Braised Paprika Chicken
From EatingWell: January/February 2009
Sweet Hungarian paprika gives this creamy braised chicken the best flavor. This is a good “pantry dish” since you should have the basics on hand and only need to purchase the chicken. You may vary the recipe by using cubed veal shoulder instead of chicken and mushrooms instead of peppers. Serve with whole-wheat orzo flavored with minced parsley or dill.
54 Reviews for Braised Paprika Chicken
When I make this recipe, I also make brown rice with it. At the point it tells you to remove the chicken to another plate & keep it hot, I take that time to cut the chicken (well, it's so tender that it just pulls apart, so there's really no 'cutting' involved) into bite-sized pieces. At the very end, I mix in about 3/4 of a bag of instant brown rice into the chicken mixture. ABSOLUTELY DELICIOUS!!! I will say this though... I do like a bit of hot in my foods from time to time, but the original recipe was a bit much for me (even though my husband was fine with it). I recommend cutting the amount of crushed red pepper in half. MUCH better!! This is definitely one of our favorites!!!
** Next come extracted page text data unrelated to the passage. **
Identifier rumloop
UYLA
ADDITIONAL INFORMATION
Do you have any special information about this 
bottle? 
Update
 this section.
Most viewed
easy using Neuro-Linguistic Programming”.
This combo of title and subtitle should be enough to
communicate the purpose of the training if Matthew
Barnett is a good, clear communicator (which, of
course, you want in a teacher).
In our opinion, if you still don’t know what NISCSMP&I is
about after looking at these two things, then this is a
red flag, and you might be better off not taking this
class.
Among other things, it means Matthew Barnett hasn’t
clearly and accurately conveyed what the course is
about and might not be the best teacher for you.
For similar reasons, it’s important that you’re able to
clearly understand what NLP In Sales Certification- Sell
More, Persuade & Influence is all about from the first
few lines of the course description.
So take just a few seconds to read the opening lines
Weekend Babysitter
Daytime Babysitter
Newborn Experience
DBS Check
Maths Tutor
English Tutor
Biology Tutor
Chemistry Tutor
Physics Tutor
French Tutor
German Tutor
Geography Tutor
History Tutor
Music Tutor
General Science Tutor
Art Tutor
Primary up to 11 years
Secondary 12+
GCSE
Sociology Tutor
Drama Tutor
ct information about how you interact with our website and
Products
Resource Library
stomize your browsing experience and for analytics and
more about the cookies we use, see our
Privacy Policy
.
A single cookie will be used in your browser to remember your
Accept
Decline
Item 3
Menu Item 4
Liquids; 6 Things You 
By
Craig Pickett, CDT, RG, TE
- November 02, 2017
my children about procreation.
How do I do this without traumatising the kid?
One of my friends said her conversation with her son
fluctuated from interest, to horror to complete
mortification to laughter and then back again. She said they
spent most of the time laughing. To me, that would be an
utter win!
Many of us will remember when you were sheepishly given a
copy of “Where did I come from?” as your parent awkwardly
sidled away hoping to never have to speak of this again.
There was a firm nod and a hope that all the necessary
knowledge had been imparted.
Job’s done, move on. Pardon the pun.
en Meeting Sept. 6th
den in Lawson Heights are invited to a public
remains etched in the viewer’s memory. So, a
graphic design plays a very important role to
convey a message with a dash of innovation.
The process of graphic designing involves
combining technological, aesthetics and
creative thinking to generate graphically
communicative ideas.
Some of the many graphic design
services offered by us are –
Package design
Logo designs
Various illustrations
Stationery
I made this last weekend while my lactose intolerant mom was out of town. Yumm! It was seriously the best thing I've ever made. Soooo good. I used regular paprika and a pinch more of sugar instead of sweet or hungarian paprika, and it was still really tasty. Most of the onions I used were red. Overall, a very satisfying meal. One thing, though...it takes a long time to skin chicken :P I suggest buying boneless, skinless chicken instead of bothering with it.